Clinical reality, however, is never quite so simple. Permit me to illustrate: My LDL is 125. This falls below the classic threshold for treatment in a low risk individual. However, let us say that I am also hypertensive and have a family history of heart disease, or let us say that I am also diabetic. Now I share the same level of risk for future events as someone with known coronary artery disease. Therefore I should try to drive my LDL cholesterol level below 100. How hard should I try? What if diet and exercise are not sufficient to do it? Now I have the expense and aggregate risk of taking medication. What if I do not tolerate the medication well? What if medication drops my LDL level a little but not a lot? Should I add a second medication, with its additional expense and potential synergistic risk? How hard should I push? Suppose I only have one additional risk factor, such as hypertension, but none other? Now, how hard should I push? In short, we begin to see that this simple predictive risk model, while extremely accurate and reproducible, falls short of directing therapy in an intermediate risk patient.

Now enter the biomarkers and high-tech scanners. Research has discovered that serum levels of various substances correlate well with cardiovascular risk. Most notable amongst these are C-reactive protein (CRP) and brain natriuretic peptide (BNP—so named because it was originally discovered in brain, but is much more abundant in the heart). Both have been demonstrated in large population studies to have incremental predictive power even when traditional risk factors have been accounted for. Both are also very appealing because they appear to be related to the actual process of the disease. CRP is a measure of inflammation, and now that atherosclerotic coronary artery disease is recognized to be an inflammatory process, this marker may well not only be a byproduct of the process, but may even be an active “player.” Likewise, BNP is a hormone secreted by the heart in response to stretch applied to myocardial fibers, and thus may well track the course of the failing heart (even long before any clinical manifestation of heart failure). Very nice. Only problem? Several large well-conducted studies have now demonstrated the painful statistical fact that although these and other markers may be very revealing for a population, they may contribute little or no additional predictive power to the Framingham model.

Likewise, advanced CT and MRI scanning hold the promise of discovering coronary artery disease at an early phase, when it is not apparent on any of the classical imaging modalities—not even the classic “gold standard”: the coronary angiogram. This early detection might permit the discovery of disease at a time when aggressive risk factor treatment might even reverse the disease. Excellent! Only problem is that our technology has surpassed our clinical knowledge of how to use it. Wide application of these modalities might result in exposing large groups of patients to significant expense, radiation exposure and even morbidity (if false positive tests result in further invasive testing or therapy).

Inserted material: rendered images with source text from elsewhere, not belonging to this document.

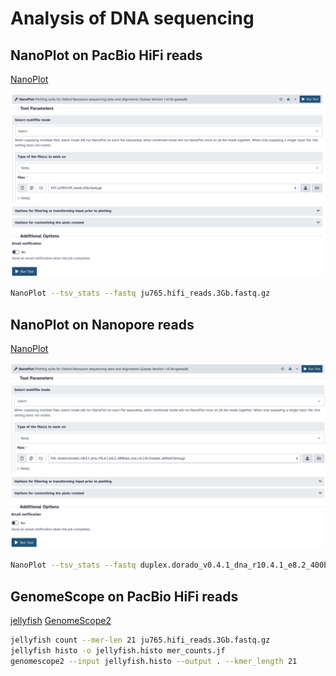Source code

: # Analysis of DNA sequencing

## NanoPlot on PacBio HiFi reads

[NanoPlot](https://github.com/wdecoster/NanoPlot)

![nanoplot_hifi](s1_pic/nanoplot_hifi.png)

```sh
NanoPlot --tsv_stats --fastq ju765.hifi_reads.3Gb.fastq.gz
```

## NanoPlot on Nanopore reads

[NanoPlot](https://github.com/wdecoster/NanoPlot)

![nanoplot_hifi](s1_pic/nanoplot_ont.png)

```sh
NanoPlot --tsv_stats --fastq duplex.dorado_v0.4.1_dna_r10.4.1_e8.2_400bps_sup_v4.2.0.chopper_default.fastq.gz
```

## GenomeScope on PacBio HiFi reads

[jellyfish](https://github.com/gmarcais/Jellyfish)
[GenomeScope2](https://github.com/tbenavi1/genomescope2.0)

```sh
jellyfish count --mer-len 21 ju765.hifi_reads.3Gb.fastq.gz
jellyfish histo -o jellyfish.histo mer_counts.jf
genomescope2 --input jellyfish.histo --output . --kmer_length 21
```
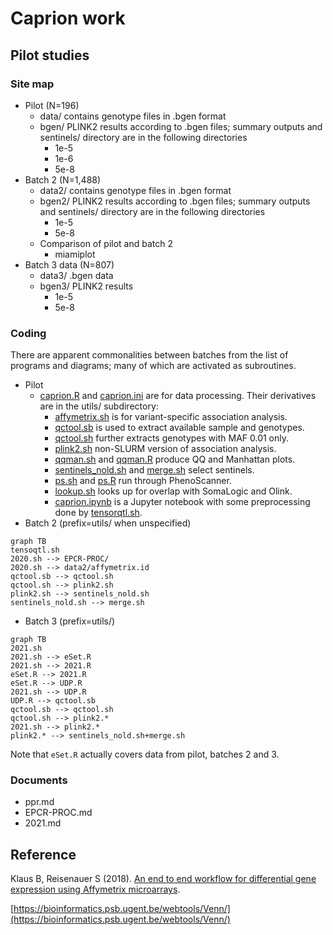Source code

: # Caprion work

## Pilot studies

### Site map

* Pilot (N=196)
    - data/ contains genotype files in .bgen format
    - bgen/ PLINK2 results according to .bgen files; summary outputs and sentinels/ directory are in the following directories
         * 1e-5
         * 1e-6
         * 5e-8
* Batch 2 (N=1,488)
    - data2/ contains genotype files in .bgen format
    - bgen2/ PLINK2 results according to .bgen files; summary outputs and sentinels/ directory are in the following directories
         * 1e-5
         * 5e-8
    - Comparison of pilot and batch 2
         * miamiplot
* Batch 3 data (N=807)
    - data3/ .bgen data
    - bgen3/ PLINK2 results
         * 1e-5
         * 5e-8

### Coding

There are apparent commonalities between batches from the list of programs and diagrams; many of which are activated as subroutines.

* Pilot
    - [caprion.R](caprion.R) and [caprion.ini](caprion.ini) are for data processing. Their derivatives are in the utils/ subdirectory:
         * [affymetrix.sh](utils/affymetrix.sh) is for variant-specific association analysis.
         * [qctool.sb](utils/qctool.sb) is used to extract available sample and genotypes.
         * [qctool.sh](utils/qctool.sh) further extracts genotypes with MAF 0.01 only.
         * [plink2.sh](utils/plink2.sh) non-SLURM version of association analysis.
         * [qqman.sh](utils/qqman.sh) and [qqman.R](utils/qqman.R) produce QQ and Manhattan plots.
         * [sentinels_nold.sh](utils/sentinels_nold.sh) and [merge.sh](utils/merge.sh) select sentinels.
         * [ps.sh](utils/ps.sh) and [ps.R](utils/ps.R) run through PhenoScanner.
         * [lookup.sh](utils/lookup.sh) looks up for overlap with SomaLogic and Olink.
         * [caprion.ipynb](caprion.ipynb) is a Jupyter notebook with some preprocessing done by [tensorqtl.sh](utils/tensorqtl.sh).
* Batch 2 (prefix=utils/ when unspecified)
```mermaid
graph TB
tensoqtl.sh
2020.sh --> EPCR-PROC/
2020.sh --> data2/affymetrix.id
qctool.sb --> qctool.sh
qctool.sh --> plink2.sh
plink2.sh --> sentinels_nold.sh
sentinels_nold.sh --> merge.sh
```
* Batch 3 (prefix=utils/)
```mermaid
graph TB
2021.sh
2021.sh --> eSet.R
2021.sh --> 2021.R
eSet.R --> 2021.R
eSet.R --> UDP.R
2021.sh --> UDP.R
UDP.R --> qctool.sb
qctool.sb --> qctool.sh
qctool.sh --> plink2.*
2021.sh --> plink2.*
plink2.* --> sentinels_nold.sh+merge.sh
```

Note that `eSet.R` actually covers data from pilot, batches 2 and 3.

### Documents

* ppr.md
* EPCR-PROC.md
* 2021.md

## Reference

Klaus B, Reisenauer S (2018). [An end to end workflow for differential gene expression using Affymetrix microarrays](https://bioconductor.org/packages/devel/workflows/vignettes/maEndToEnd/inst/doc/MA-Workflow.html).

[https://bioinformatics.psb.ugent.be/webtools/Venn/](https://bioinformatics.psb.ugent.be/webtools/Venn/)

Perplexing? Not really. For now, listen carefully to what we know—proper diet and caloric intake, exercise, smoking cessation, weight and blood pressure control, stress management. And let the researchers do the critical work of evaluating each test, its clinical relevance and application. In the future, we will not only be able to improve the predictive value of our screening from the 75% range, but we will be able to specify for each individual what further testing would be most appropriate, and, therefore, what personal choices and therapies will be most critical. And hopefully, with this knowledge, we will be better able to protect our hearts and the hearts of those we love for many, many “Heart” Months to come.